> Assigned task
Go through the data and copy every line exactly, but not the images.

[Opening Provided records section]

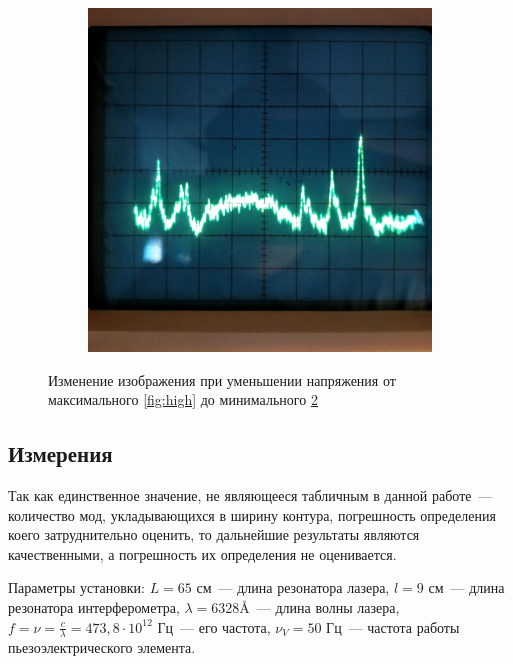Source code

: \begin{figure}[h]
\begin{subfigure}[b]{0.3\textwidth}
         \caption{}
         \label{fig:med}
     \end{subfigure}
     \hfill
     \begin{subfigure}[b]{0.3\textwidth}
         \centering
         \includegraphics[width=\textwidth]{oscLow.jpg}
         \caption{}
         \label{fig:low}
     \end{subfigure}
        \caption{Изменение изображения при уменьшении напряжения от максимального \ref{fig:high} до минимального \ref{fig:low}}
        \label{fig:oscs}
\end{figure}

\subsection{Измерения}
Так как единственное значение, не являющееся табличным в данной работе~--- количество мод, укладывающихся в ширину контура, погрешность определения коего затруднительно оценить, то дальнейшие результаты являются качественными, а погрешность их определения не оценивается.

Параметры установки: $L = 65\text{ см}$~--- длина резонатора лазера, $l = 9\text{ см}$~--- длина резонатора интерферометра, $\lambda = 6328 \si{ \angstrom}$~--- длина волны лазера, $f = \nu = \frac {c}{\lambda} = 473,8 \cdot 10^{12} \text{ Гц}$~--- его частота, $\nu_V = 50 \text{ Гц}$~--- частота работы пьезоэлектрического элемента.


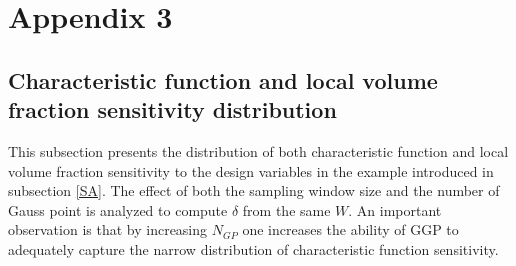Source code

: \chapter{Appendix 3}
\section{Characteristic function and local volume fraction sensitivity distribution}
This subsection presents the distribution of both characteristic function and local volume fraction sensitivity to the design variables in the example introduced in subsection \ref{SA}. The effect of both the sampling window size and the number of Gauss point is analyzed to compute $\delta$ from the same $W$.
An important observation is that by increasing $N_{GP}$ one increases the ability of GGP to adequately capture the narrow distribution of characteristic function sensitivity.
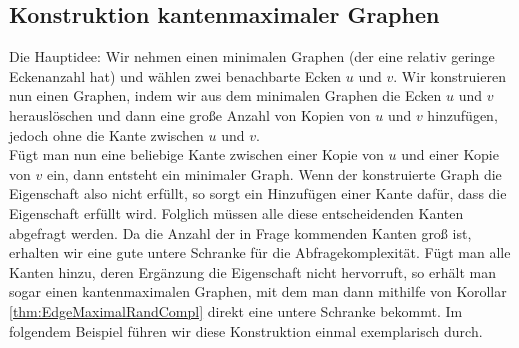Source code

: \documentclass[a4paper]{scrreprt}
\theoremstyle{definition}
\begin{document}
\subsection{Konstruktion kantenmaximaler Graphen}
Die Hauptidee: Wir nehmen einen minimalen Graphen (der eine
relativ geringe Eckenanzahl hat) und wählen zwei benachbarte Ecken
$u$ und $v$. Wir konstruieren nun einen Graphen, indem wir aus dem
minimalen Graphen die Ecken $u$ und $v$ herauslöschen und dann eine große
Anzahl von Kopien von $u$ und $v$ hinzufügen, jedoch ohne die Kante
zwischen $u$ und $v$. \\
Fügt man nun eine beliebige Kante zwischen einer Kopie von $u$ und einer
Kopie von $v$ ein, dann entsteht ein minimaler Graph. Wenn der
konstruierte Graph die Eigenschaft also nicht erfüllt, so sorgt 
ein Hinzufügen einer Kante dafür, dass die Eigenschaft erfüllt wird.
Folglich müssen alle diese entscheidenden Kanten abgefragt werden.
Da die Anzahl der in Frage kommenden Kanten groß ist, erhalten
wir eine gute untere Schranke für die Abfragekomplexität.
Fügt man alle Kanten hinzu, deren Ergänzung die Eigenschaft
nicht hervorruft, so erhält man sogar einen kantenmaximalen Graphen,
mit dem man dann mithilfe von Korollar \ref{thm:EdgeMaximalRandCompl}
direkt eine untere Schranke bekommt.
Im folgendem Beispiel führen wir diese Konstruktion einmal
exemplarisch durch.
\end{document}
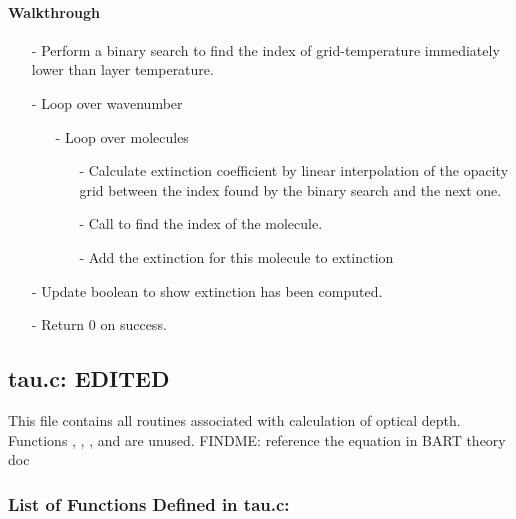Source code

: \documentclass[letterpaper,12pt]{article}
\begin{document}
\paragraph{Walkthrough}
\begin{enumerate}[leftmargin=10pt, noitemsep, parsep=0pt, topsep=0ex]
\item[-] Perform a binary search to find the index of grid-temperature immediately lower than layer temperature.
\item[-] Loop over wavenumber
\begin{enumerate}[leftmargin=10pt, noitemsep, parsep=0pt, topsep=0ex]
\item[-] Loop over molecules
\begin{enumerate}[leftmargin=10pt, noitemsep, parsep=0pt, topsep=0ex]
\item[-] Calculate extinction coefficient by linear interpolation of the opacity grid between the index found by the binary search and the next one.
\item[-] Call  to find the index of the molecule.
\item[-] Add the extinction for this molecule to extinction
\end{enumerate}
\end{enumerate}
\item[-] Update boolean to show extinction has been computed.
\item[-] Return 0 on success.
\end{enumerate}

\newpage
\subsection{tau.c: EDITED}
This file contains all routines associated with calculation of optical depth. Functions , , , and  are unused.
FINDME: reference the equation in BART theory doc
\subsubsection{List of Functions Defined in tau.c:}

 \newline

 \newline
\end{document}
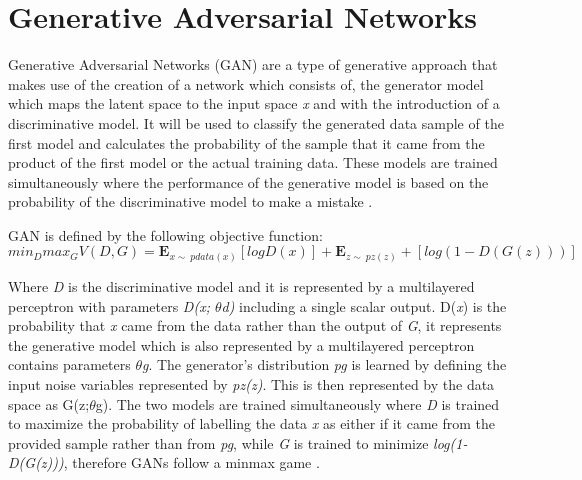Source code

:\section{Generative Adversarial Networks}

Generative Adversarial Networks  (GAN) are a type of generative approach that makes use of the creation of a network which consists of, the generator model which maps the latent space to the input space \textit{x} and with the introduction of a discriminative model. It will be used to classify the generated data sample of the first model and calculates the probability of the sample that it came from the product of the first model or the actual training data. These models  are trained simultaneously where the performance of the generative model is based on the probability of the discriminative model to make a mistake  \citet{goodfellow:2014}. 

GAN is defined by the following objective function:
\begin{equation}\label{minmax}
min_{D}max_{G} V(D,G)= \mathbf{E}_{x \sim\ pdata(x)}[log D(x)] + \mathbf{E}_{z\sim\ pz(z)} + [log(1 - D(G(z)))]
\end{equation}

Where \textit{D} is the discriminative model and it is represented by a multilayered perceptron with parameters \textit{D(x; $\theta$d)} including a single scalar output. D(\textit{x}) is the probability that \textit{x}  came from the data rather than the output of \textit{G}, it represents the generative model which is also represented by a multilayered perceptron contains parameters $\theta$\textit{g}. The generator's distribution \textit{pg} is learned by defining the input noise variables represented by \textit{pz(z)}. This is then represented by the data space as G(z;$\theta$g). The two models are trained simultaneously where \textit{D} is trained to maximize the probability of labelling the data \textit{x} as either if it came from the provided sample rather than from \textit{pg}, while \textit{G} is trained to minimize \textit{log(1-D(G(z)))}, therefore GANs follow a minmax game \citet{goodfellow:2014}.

[Closing Provided records section]

> Response area
Source code

: \begin{figure}[h]
\begin{subfigure}[b]{0.3\textwidth}
         \caption{}
         \label{fig:med}
     \end{subfigure}
     \hfill
     \begin{subfigure}[b]{0.3\textwidth}
         \centering
         \includegraphics[width=\textwidth]{oscLow.jpg}
         \caption{}
         \label{fig:low}
     \end{subfigure}
        \caption{Изменение изображения при уменьшении напряжения от максимального \ref{fig:high} до минимального \ref{fig:low}}
        \label{fig:oscs}
\end{figure}

\subsection{Измерения}
Так как единственное значение, не являющееся табличным в данной работе~--- количество мод, укладывающихся в ширину контура, погрешность определения коего затруднительно оценить, то дальнейшие результаты являются качественными, а погрешность их определения не оценивается.

Параметры установки: $L = 65\text{ см}$~--- длина резонатора лазера, $l = 9\text{ см}$~--- длина резонатора интерферометра, $\lambda = 6328 \si{ \angstrom}$~--- длина волны лазера, $f = \nu = \frac {c}{\lambda} = 473,8 \cdot 10^{12} \text{ Гц}$~--- его частота, $\nu_V = 50 \text{ Гц}$~--- частота работы пьезоэлектрического элемента.


Source code

: \chapter{Appendix 3}
\section{Characteristic function and local volume fraction sensitivity distribution}
This subsection presents the distribution of both characteristic function and local volume fraction sensitivity to the design variables in the example introduced in subsection \ref{SA}. The effect of both the sampling window size and the number of Gauss point is analyzed to compute $\delta$ from the same $W$.
An important observation is that by increasing $N_{GP}$ one increases the ability of GGP to adequately capture the narrow distribution of characteristic function sensitivity.
Source code

: \documentclass[a4paper]{scrreprt}
\theoremstyle{definition}
\begin{document}
\subsection{Konstruktion kantenmaximaler Graphen}
Die Hauptidee: Wir nehmen einen minimalen Graphen (der eine
relativ geringe Eckenanzahl hat) und wählen zwei benachbarte Ecken
$u$ und $v$. Wir konstruieren nun einen Graphen, indem wir aus dem
minimalen Graphen die Ecken $u$ und $v$ herauslöschen und dann eine große
Anzahl von Kopien von $u$ und $v$ hinzufügen, jedoch ohne die Kante
zwischen $u$ und $v$. \\
Fügt man nun eine beliebige Kante zwischen einer Kopie von $u$ und einer
Kopie von $v$ ein, dann entsteht ein minimaler Graph. Wenn der
konstruierte Graph die Eigenschaft also nicht erfüllt, so sorgt 
ein Hinzufügen einer Kante dafür, dass die Eigenschaft erfüllt wird.
Folglich müssen alle diese entscheidenden Kanten abgefragt werden.
Da die Anzahl der in Frage kommenden Kanten groß ist, erhalten
wir eine gute untere Schranke für die Abfragekomplexität.
Fügt man alle Kanten hinzu, deren Ergänzung die Eigenschaft
nicht hervorruft, so erhält man sogar einen kantenmaximalen Graphen,
mit dem man dann mithilfe von Korollar \ref{thm:EdgeMaximalRandCompl}
direkt eine untere Schranke bekommt.
Im folgendem Beispiel führen wir diese Konstruktion einmal
exemplarisch durch.
\end{document}
Source code

: \documentclass[letterpaper,12pt]{article}
\begin{document}
\paragraph{Walkthrough}
\begin{enumerate}[leftmargin=10pt, noitemsep, parsep=0pt, topsep=0ex]
\item[-] Perform a binary search to find the index of grid-temperature immediately lower than layer temperature.
\item[-] Loop over wavenumber
\begin{enumerate}[leftmargin=10pt, noitemsep, parsep=0pt, topsep=0ex]
\item[-] Loop over molecules
\begin{enumerate}[leftmargin=10pt, noitemsep, parsep=0pt, topsep=0ex]
\item[-] Calculate extinction coefficient by linear interpolation of the opacity grid between the index found by the binary search and the next one.
\item[-] Call  to find the index of the molecule.
\item[-] Add the extinction for this molecule to extinction
\end{enumerate}
\end{enumerate}
\item[-] Update boolean to show extinction has been computed.
\item[-] Return 0 on success.
\end{enumerate}

\newpage
\subsection{tau.c: EDITED}
This file contains all routines associated with calculation of optical depth. Functions , , , and  are unused.
FINDME: reference the equation in BART theory doc
\subsubsection{List of Functions Defined in tau.c:}

 \newline

 \newline
\end{document}
Source code

:\section{Generative Adversarial Networks}

Generative Adversarial Networks  (GAN) are a type of generative approach that makes use of the creation of a network which consists of, the generator model which maps the latent space to the input space \textit{x} and with the introduction of a discriminative model. It will be used to classify the generated data sample of the first model and calculates the probability of the sample that it came from the product of the first model or the actual training data. These models  are trained simultaneously where the performance of the generative model is based on the probability of the discriminative model to make a mistake  \citet{goodfellow:2014}. 

GAN is defined by the following objective function:
\begin{equation}\label{minmax}
min_{D}max_{G} V(D,G)= \mathbf{E}_{x \sim\ pdata(x)}[log D(x)] + \mathbf{E}_{z\sim\ pz(z)} + [log(1 - D(G(z)))]
\end{equation}

Where \textit{D} is the discriminative model and it is represented by a multilayered perceptron with parameters \textit{D(x; $\theta$d)} including a single scalar output. D(\textit{x}) is the probability that \textit{x}  came from the data rather than the output of \textit{G}, it represents the generative model which is also represented by a multilayered perceptron contains parameters $\theta$\textit{g}. The generator's distribution \textit{pg} is learned by defining the input noise variables represented by \textit{pz(z)}. This is then represented by the data space as G(z;$\theta$g). The two models are trained simultaneously where \textit{D} is trained to maximize the probability of labelling the data \textit{x} as either if it came from the provided sample rather than from \textit{pg}, while \textit{G} is trained to minimize \textit{log(1-D(G(z)))}, therefore GANs follow a minmax game \citet{goodfellow:2014}.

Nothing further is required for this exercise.